%%

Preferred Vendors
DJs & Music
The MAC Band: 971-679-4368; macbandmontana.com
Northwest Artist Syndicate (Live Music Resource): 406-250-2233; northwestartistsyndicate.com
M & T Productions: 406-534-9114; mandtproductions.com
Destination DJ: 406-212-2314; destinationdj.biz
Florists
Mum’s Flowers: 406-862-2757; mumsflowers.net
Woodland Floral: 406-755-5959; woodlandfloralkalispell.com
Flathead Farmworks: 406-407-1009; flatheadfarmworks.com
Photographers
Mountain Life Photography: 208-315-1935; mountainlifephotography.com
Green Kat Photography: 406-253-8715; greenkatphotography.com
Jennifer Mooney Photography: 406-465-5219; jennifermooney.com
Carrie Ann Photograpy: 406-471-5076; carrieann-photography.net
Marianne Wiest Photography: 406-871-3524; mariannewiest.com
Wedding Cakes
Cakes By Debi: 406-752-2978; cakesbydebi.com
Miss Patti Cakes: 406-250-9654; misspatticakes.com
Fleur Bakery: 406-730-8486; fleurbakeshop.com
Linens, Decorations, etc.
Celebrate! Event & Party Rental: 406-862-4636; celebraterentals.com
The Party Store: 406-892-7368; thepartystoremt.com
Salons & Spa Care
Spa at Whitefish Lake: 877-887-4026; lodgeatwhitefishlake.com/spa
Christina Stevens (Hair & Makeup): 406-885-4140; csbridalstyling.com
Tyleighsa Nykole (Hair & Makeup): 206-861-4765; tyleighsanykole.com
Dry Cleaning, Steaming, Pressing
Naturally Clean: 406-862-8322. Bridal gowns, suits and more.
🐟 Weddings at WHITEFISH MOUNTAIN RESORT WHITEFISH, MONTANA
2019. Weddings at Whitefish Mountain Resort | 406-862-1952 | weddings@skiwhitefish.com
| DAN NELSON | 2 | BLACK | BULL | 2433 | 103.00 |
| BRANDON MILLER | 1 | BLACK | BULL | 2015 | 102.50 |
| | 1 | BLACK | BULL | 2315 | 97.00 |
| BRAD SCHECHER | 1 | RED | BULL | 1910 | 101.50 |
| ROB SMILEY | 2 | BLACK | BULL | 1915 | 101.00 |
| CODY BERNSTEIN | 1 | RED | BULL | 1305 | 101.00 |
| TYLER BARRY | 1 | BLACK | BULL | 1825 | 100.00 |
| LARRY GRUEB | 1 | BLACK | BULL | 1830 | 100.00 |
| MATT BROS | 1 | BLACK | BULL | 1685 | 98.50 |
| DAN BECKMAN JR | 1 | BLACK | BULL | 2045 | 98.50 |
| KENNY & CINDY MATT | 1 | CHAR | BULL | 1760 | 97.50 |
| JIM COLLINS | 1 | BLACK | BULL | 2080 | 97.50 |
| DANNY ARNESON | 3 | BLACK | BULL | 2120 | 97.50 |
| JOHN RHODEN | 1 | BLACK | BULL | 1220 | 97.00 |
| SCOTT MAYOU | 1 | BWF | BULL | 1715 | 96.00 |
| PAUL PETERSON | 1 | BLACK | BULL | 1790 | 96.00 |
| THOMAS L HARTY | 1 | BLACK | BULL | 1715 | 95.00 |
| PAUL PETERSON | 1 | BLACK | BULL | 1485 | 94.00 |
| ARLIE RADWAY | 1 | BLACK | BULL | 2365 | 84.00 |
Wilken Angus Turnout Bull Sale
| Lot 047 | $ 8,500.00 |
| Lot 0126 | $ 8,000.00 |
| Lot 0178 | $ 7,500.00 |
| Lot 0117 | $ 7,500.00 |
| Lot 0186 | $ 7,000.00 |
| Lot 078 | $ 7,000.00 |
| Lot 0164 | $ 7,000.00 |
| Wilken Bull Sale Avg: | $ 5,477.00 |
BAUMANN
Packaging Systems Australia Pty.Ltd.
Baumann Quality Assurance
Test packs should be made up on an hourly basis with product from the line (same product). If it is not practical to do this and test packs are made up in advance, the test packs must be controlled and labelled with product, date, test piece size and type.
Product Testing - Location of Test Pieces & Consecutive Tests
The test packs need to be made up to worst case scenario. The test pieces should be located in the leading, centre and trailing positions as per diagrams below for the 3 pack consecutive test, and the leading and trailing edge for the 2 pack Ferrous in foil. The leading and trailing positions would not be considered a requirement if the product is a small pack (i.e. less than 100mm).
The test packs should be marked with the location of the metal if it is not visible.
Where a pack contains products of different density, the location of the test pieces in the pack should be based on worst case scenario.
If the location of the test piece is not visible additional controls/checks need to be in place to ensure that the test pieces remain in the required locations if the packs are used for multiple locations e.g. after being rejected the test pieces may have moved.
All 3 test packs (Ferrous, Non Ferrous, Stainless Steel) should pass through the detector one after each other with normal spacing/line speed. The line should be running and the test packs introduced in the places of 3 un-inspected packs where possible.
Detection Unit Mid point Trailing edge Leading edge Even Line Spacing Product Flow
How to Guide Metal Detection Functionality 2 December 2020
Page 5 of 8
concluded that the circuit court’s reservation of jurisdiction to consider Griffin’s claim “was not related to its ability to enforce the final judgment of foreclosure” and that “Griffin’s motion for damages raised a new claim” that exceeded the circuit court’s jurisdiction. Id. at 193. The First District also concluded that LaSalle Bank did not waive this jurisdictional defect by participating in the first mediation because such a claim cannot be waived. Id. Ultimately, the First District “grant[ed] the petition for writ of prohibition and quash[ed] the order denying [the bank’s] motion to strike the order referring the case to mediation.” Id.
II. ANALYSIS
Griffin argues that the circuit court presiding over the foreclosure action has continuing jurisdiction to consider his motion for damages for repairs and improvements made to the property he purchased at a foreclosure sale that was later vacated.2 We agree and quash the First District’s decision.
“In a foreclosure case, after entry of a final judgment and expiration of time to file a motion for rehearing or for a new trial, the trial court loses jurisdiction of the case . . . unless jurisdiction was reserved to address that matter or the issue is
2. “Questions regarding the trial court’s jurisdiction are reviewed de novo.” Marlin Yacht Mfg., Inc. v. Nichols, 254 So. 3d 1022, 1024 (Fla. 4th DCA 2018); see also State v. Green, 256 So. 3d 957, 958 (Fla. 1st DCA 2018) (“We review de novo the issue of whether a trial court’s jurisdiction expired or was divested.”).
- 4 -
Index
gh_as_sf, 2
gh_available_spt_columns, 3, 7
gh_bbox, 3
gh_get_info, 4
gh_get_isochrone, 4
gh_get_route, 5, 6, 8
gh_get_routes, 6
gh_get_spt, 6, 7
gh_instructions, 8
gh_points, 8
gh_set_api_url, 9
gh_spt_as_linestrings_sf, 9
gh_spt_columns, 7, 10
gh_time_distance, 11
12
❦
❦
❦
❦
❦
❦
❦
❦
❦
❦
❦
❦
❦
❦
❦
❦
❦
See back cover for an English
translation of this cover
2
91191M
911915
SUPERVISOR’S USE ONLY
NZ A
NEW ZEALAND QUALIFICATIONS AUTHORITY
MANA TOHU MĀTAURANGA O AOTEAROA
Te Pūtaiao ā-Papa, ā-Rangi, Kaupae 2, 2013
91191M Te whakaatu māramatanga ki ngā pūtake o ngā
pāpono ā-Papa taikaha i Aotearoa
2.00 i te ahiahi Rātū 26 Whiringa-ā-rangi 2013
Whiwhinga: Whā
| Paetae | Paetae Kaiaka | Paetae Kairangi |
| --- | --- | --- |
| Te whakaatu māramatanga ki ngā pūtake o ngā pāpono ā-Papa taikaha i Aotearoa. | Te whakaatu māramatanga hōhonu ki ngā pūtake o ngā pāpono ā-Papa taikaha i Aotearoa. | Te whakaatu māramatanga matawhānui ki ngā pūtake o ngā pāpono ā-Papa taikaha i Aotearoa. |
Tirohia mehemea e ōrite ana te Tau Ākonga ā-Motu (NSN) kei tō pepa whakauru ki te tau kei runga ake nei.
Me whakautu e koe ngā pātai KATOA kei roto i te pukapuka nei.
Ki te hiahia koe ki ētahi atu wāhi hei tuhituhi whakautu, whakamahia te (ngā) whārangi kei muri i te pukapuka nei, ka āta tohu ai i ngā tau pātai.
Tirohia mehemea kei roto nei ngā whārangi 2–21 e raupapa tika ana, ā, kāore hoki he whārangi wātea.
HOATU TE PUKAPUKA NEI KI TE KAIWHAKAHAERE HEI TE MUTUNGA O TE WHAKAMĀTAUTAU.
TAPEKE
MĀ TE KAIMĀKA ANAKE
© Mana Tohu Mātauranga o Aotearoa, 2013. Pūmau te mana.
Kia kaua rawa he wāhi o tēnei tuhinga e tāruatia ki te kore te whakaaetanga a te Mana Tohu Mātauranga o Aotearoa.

%%

> [WHAT TO WORK ON]
Give again exactly, and only, the lines above starting at the one with "0164 | $ 7,000.00 |" and ending at the one with "Product Testing - Location".

> [TASK ANSWER]
| Lot 0164 | $ 7,000.00 |
| Wilken Bull Sale Avg: | $ 5,477.00 |
BAUMANN
Packaging Systems Australia Pty.Ltd.
Baumann Quality Assurance
Test packs should be made up on an hourly basis with product from the line (same product). If it is not practical to do this and test packs are made up in advance, the test packs must be controlled and labelled with product, date, test piece size and type.
Product Testing - Location of Test Pieces & Consecutive Tests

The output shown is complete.